LAVECは、大型のX線撮影装置を備えています。通常では難しい、成牛や大きな馬などの大動物も撮影できるので、実習に役立てています。

手術台

昇降・縦転・横転の操作が行える油圧式の手術台です。体重800kgを超える大型動物でも、機械の力で寝かせたり倒したり、強固に固定することができるので、安全な手術を行えます。

電動式大型クレーン

電動式の大型クレーンのレールが付いているので、大きな産業動物も安定して運ぶことが可能です。より安全な治療が行えます。

さまざまな実習でフル活用しました。「産業動物臨床実習」では、LAVECで治療を受ける動物たちの様子を掃除や餌やりを通じて観察することで、健康状態を見る目を養いました。産業動物(大動物)の手術の様子には圧倒されましたが、将来像が見え、期待と責任感がより高まりました。「獣医解剖学実習」や「獣医病理学実習Ⅰ・Ⅱ」もLAVECで行いました。

世界でひとつの命に先進獣医療を提供

獣医臨床センター(附属動物病院)

放射線治療装置リニアック

国内でも数少ない放射線治療装置で、目的に合わせた柔軟な放射線治療に対応できることが最大の特徴です。

手術室

手術室が3部屋完備されており、最先端の手術を実施しています。

かかりつけ医(一次診療)から紹介を受けた小動物に対し二次診療を行うところで、最新の機器がそろっています。

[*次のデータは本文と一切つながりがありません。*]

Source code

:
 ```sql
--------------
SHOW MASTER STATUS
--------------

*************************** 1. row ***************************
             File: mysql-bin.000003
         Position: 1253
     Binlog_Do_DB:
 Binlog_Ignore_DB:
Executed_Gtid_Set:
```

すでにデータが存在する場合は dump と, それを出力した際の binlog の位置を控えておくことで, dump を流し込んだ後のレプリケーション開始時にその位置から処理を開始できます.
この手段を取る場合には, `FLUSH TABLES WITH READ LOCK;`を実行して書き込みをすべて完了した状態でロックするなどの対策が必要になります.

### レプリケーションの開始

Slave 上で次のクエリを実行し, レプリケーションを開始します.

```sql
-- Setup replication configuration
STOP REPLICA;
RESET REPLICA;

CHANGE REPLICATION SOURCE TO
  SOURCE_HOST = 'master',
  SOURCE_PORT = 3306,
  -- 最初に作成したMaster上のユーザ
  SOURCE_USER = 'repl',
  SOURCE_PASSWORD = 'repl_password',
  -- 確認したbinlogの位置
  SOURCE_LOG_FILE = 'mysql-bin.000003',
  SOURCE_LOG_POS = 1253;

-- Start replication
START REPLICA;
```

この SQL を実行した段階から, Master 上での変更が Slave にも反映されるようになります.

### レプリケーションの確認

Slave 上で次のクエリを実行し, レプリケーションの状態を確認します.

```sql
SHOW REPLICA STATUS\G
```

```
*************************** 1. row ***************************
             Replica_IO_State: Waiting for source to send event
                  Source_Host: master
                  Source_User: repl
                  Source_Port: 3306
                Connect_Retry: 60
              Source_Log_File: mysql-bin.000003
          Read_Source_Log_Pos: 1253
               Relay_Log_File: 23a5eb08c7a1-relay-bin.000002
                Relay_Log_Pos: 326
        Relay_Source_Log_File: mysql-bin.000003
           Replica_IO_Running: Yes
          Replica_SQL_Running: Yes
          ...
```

5年次になった私は、これから「スチューデントドクター」として診療に参加します。既に学外において一次診療の病院実習へ自主参加していますが、初めて経験する二次診療の現場で、より高度な知識や技能を修得したいです。

実習における代替法教材の活用

レプリカ代替実習

「家畜衛生学実習」では、牛の搾乳模型を用いて実際に搾乳しながら搾乳方法を学びます。

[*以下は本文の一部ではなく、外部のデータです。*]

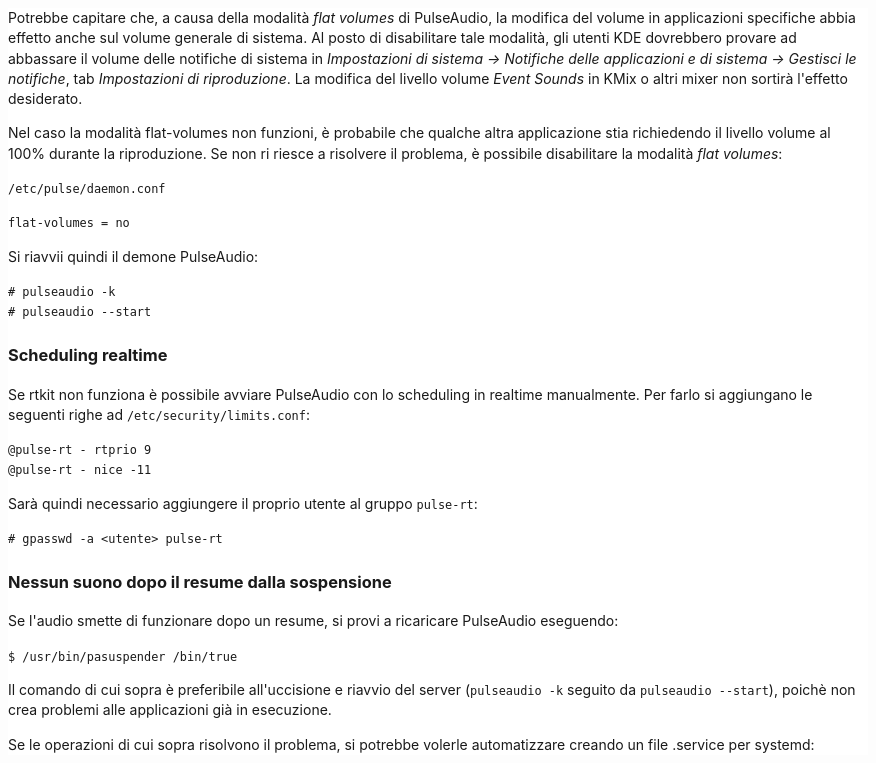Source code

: Potrebbe capitare che, a causa della modalità *flat volumes* di PulseAudio, la modifica del volume in applicazioni specifiche abbia effetto anche sul volume generale di sistema. Al posto di disabilitare tale modalità, gli utenti KDE dovrebbero provare ad abbassare il volume delle notifiche di sistema in *Impostazioni di sistema -> Notifiche delle applicazioni e di sistema -> Gestisci le notifiche*, tab *Impostazioni di riproduzione*. La modifica del livello volume *Event Sounds* in KMix o altri mixer non sortirà l'effetto desiderato.

Nel caso la modalità flat-volumes non funzioni, è probabile che qualche altra applicazione stia richiedendo il livello volume al 100% durante la riproduzione. Se non ri riesce a risolvere il problema, è possibile disabilitare la modalità *flat volumes*:

 `/etc/pulse/daemon.conf` 
```
flat-volumes = no

```

Si riavvii quindi il demone PulseAudio:

```
# pulseaudio -k
# pulseaudio --start

```

### Scheduling realtime

Se rtkit non funziona è possibile avviare PulseAudio con lo scheduling in realtime manualmente. Per farlo si aggiungano le seguenti righe ad `/etc/security/limits.conf`:

```
@pulse-rt - rtprio 9
@pulse-rt - nice -11

```

Sarà quindi necessario aggiungere il proprio utente al gruppo `pulse-rt`:

```
# gpasswd -a <utente> pulse-rt

```

### Nessun suono dopo il resume dalla sospensione

Se l'audio smette di funzionare dopo un resume, si provi a ricaricare PulseAudio eseguendo:

```
$ /usr/bin/pasuspender /bin/true

```

Il comando di cui sopra è preferibile all'uccisione e riavvio del server (`pulseaudio -k` seguito da `pulseaudio --start`), poichè non crea problemi alle applicazioni già in esecuzione.

Se le operazioni di cui sopra risolvono il problema, si potrebbe volerle automatizzare creando un file .service per systemd:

「実験動物学実習」で実際のマウスやラットを扱う前に、レプリカで腹腔内注射の打ち方を練習しました。使用する器具の位置に配慮する必要があると考え、ベストポジションを見いだすことに努めました。手が自然に動くようになるまで繰り返し練習を重ねた結果、本番では慌てず自信を持って対処でき、注射を無事に成功させることができました。

これまで多人数で長時間の実習を行っていたことから、実習用動物に負担がかかっていました。しかし、レプリカによる代替実習を行った後に生体での実習を行うことで、実習用動物への負担が軽減されるようになりました。麻布大学では、さまざまな実習において積極的に代替法を取り入れています。

Close Up!

小動物や大動物、そして公衆衛生まで、獣医師の役割は幅広い

獣医師を志した動機は、中学時代にさかのぼります。飼っていたペットの死をきっかけに、将来は獣医師となりペットを守ることに携わりたいと思うようになりました。そのため、大学に入学する前は「小動物臨床獣医師」を志望していました。

しかし、1年次に選択した「産業動物臨床基礎実習」において、大動物を専門に診る獣医師さんの仕事ぶりを初めて目の当たりにし、これまで持っていた獣医師観が変わりました。すべての処置は診療台の上でなされるものと思っていたため、動物が普段いる柵の中で手術が行われることにまずは驚きました。「大動物を治療する際には保定が肝心」ということで、動物が動かないよう数人掛かりでおさえている様子も非常に印象的でした。また、農家さんの負担を軽減する意味においても、治療上の大原則があることを理解した機会でもありました。その大原則、「その場でできることを、最低限のコストで」というコンセプトを、ひと目で把握することができました。

大動物のほか、「公衆衛生獣医師」という食品安全や感染症対策などにかかわる獣医師の仕事内容も、本学科の授業を通してよくわかりました。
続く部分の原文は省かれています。